> _EXERCISE DIRECTIONS_
Return every line in the entries below that contains the string "esim". The match is case-sensitive.

+++ EXCERPTED RECORDS +++

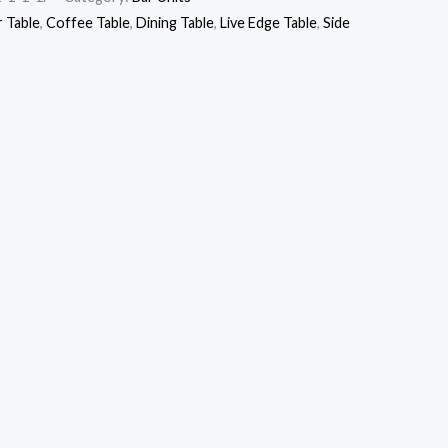
r Table
,
Coffee Table
,
Dining Table
,
Live Edge Table
,
Side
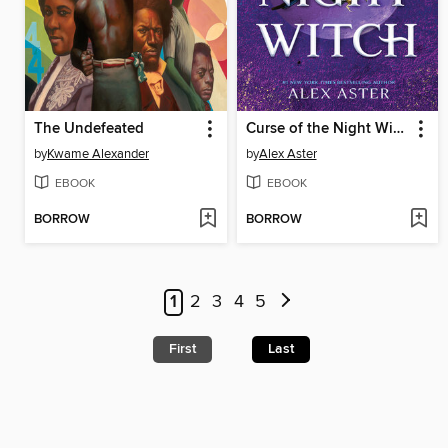
The Undefeated
Curse of the Night Witch
by
Kwame Alexander
by
Alex Aster
EBOOK
EBOOK
BORROW
BORROW
1
2
3
4
5
First
Last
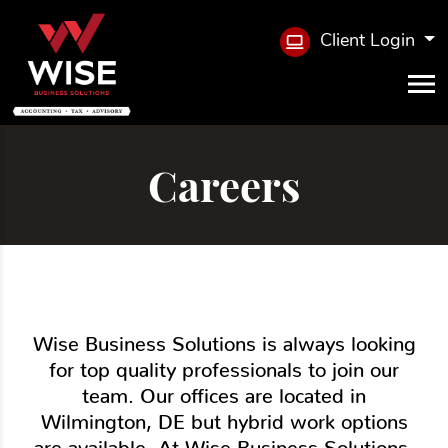
Client Login
Careers
Wise Business Solutions is always looking
for top quality professionals to join our
team. Our offices are located in
Wilmington, DE but hybrid work options
are available. At Wise Business Solutions,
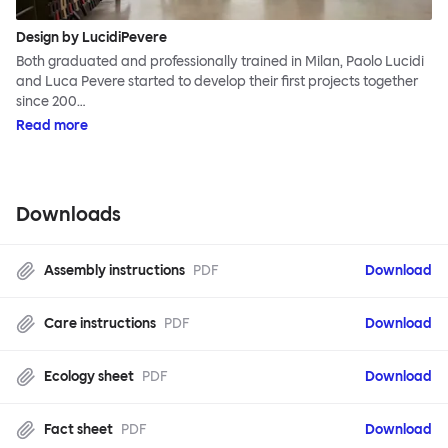
Design by LucidiPevere
Both graduated and professionally trained in Milan, Paolo Lucidi
and Luca Pevere started to develop their first projects together
since 200…
Read more
Downloads
Assembly instructions
PDF
Download
Care instructions
PDF
Download
Ecology sheet
PDF
Download
Fact sheet
PDF
Download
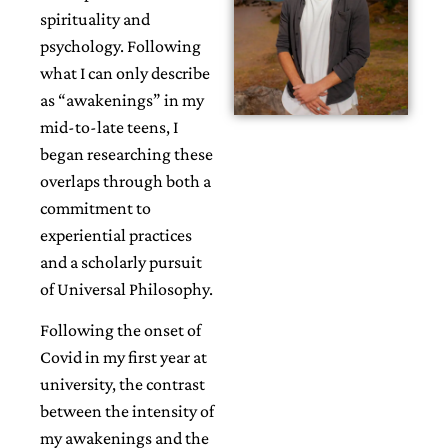
spirituality and
psychology. Following
what I can only describe
as “awakenings” in my
mid-to-late teens, I
began researching these
overlaps through both a
commitment to
experiential practices
and a scholarly pursuit
of Universal Philosophy.
Following the onset of
Covid in my first year at
university, the contrast
between the intensity of
my awakenings and the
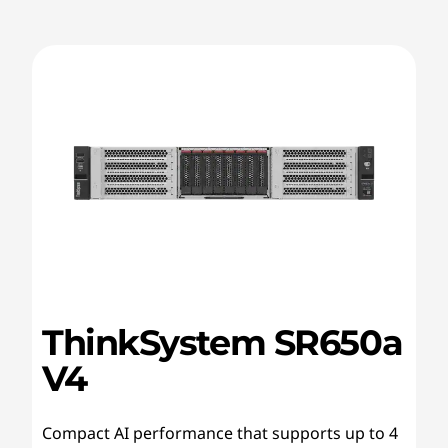
ThinkSystem SR650a
V4
Compact AI performance that supports up to 4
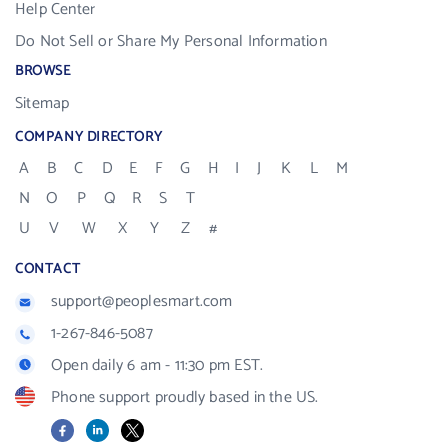
Help Center
Do Not Sell or Share My Personal Information
BROWSE
Sitemap
COMPANY DIRECTORY
A
B
C
D
E
F
G
H
I
J
K
L
M
N
O
P
Q
R
S
T
U
V
W
X
Y
Z
#
CONTACT
support@peoplesmart.com
1-267-846-5087
Open daily 6 am - 11:30 pm EST.
Phone support proudly based in the US.
Facebook
LinkedIn
X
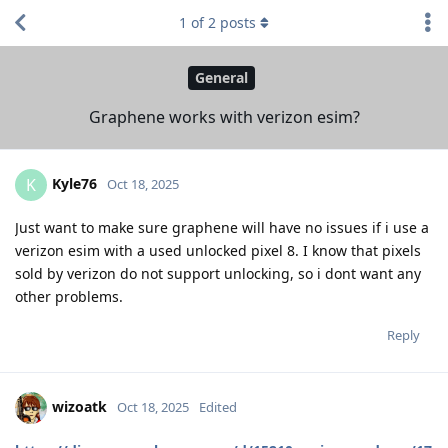
1
of
2
posts
General
Graphene works with verizon esim?
Kyle76
K
Oct 18, 2025
Just want to make sure graphene will have no issues if i use a
verizon esim with a used unlocked pixel 8. I know that pixels
sold by verizon do not support unlocking, so i dont want any
other problems.
Reply
wizoatk
Oct 18, 2025
Edited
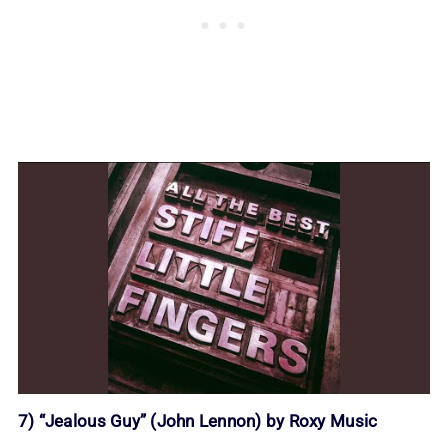
7) “Jealous Guy” (John Lennon) by Roxy Music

+++

> _PROBLEM SOLUTION_
Graphene works with verizon esim?
verizon esim with a used unlocked pixel 8. I know that pixels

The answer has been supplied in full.